_What the exercise asks_: What is the number of lines in this listing that include "обработки"? Answer with that number only.

[Information given — start]

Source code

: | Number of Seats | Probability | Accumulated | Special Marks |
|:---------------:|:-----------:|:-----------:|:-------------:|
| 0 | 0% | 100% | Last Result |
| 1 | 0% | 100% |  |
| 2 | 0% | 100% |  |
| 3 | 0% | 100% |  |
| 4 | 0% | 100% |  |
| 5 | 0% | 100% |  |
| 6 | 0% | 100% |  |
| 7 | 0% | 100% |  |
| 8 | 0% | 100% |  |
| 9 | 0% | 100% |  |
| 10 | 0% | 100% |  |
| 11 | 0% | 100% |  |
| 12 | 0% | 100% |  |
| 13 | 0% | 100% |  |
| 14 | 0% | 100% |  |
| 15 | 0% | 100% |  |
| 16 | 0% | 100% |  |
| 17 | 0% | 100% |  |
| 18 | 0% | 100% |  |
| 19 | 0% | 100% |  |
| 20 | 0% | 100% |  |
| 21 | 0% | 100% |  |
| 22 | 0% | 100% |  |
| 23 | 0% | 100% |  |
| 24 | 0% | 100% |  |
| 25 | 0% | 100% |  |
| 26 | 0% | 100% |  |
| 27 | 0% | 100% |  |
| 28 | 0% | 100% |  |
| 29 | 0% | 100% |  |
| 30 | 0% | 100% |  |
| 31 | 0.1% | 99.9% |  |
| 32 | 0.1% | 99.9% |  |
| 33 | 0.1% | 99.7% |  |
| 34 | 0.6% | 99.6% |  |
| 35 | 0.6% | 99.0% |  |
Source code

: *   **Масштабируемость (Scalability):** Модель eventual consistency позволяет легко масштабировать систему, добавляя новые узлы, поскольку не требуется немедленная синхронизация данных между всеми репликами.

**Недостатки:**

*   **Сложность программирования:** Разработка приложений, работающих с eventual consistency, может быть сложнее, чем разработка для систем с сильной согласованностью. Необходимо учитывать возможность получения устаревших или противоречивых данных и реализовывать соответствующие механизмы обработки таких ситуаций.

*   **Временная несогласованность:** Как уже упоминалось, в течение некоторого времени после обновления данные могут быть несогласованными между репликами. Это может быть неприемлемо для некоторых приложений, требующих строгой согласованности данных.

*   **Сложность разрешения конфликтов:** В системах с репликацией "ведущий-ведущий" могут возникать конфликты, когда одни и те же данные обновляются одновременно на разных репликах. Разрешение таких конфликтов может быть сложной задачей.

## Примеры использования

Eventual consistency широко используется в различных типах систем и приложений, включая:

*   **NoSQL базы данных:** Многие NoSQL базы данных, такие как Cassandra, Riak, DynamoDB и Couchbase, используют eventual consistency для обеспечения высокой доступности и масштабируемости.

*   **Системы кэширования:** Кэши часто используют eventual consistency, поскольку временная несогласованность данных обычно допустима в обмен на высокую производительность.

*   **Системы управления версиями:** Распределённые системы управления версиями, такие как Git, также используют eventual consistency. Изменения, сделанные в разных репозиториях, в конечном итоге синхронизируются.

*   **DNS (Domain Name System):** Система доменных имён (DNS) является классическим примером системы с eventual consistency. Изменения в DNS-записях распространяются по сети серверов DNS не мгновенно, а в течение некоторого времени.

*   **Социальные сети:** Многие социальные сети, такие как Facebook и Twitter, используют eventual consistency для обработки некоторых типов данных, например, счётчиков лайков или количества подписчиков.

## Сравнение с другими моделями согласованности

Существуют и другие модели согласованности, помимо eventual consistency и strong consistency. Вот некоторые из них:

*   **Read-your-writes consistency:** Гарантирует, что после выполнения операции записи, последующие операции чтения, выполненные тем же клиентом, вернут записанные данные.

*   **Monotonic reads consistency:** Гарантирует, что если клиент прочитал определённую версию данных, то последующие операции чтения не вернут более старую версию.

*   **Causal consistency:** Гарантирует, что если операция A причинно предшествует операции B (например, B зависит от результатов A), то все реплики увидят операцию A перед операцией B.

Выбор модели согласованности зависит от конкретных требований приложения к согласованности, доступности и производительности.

[Information given — finish]

_Response_: 2